Monoaminergic antidepressants and other treatments, such as environmental enrichment and adrenalectomy, have been shown to be beneficial for reversing stress-induced changes in behaviour in a neurogenesis-dependant manner. Conversely, some other antidepressants do not affect adult hippocampal neurogenesis, suggesting that adult hippocampal neurogenesis may be an intermediate process and might not necessarily be the final process governing antidepressant-induced behavioural recovery from stress. However, it is also important to note that chronic stress and some antidepressant treatments exert their effects on adult neurogenesis, specifically in the vHi, the area of the hippocampus which plays a primary role in the stress response and emotionality, and a recent study demonstrated that the anxiolytic effects of fluoxetine are dependent upon neurogenesis in this brain area (Wu and Hen, 2014). Thus, alterations in adult hippocampal neurogenesis specifically in the vHi rather than the dHi might also play a key role in recovery from stress-related disorders (Tanti et al., 2012, O'Leary and Cryan, 2014).

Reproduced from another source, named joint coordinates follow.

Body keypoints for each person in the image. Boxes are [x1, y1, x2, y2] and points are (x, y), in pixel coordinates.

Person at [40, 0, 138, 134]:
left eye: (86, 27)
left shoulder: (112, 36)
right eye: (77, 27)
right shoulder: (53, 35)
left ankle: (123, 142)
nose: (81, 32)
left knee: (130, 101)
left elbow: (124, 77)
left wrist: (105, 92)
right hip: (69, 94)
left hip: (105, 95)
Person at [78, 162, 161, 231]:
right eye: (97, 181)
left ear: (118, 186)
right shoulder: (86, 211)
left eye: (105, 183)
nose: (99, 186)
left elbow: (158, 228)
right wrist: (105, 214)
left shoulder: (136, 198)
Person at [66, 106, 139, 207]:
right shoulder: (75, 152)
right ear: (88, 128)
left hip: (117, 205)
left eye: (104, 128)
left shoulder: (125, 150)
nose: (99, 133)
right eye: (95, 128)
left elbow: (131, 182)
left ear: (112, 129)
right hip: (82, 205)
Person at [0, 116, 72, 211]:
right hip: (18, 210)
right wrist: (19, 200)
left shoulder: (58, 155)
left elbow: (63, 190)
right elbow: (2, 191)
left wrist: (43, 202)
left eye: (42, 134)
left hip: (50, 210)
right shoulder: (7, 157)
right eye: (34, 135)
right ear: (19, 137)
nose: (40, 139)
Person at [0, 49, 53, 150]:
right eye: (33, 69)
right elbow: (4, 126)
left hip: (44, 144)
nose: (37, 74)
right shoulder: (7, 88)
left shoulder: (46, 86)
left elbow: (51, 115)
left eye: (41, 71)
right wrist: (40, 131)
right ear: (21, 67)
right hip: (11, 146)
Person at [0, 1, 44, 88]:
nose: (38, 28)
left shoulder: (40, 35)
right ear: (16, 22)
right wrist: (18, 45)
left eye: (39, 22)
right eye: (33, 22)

Given that adult hippocampal neurogenesis is implicated in a host of fundamental emotional and cognitive processes, ranging from pattern separation (Sahay et al., 2011, Clelland et al., 2009) to forgetting (Frankland et al., 2013), it will be important to identify and understand the mechanism of how newly-born neurons specifically contribute not only to the response and recovery from stress, but also to distinct cognitive functions, some of which might also be disrupted in stress-related psychiatric disorders (Kheirbek et al., 2012). This may guide future approaches for the treatment of psychiatric disorders.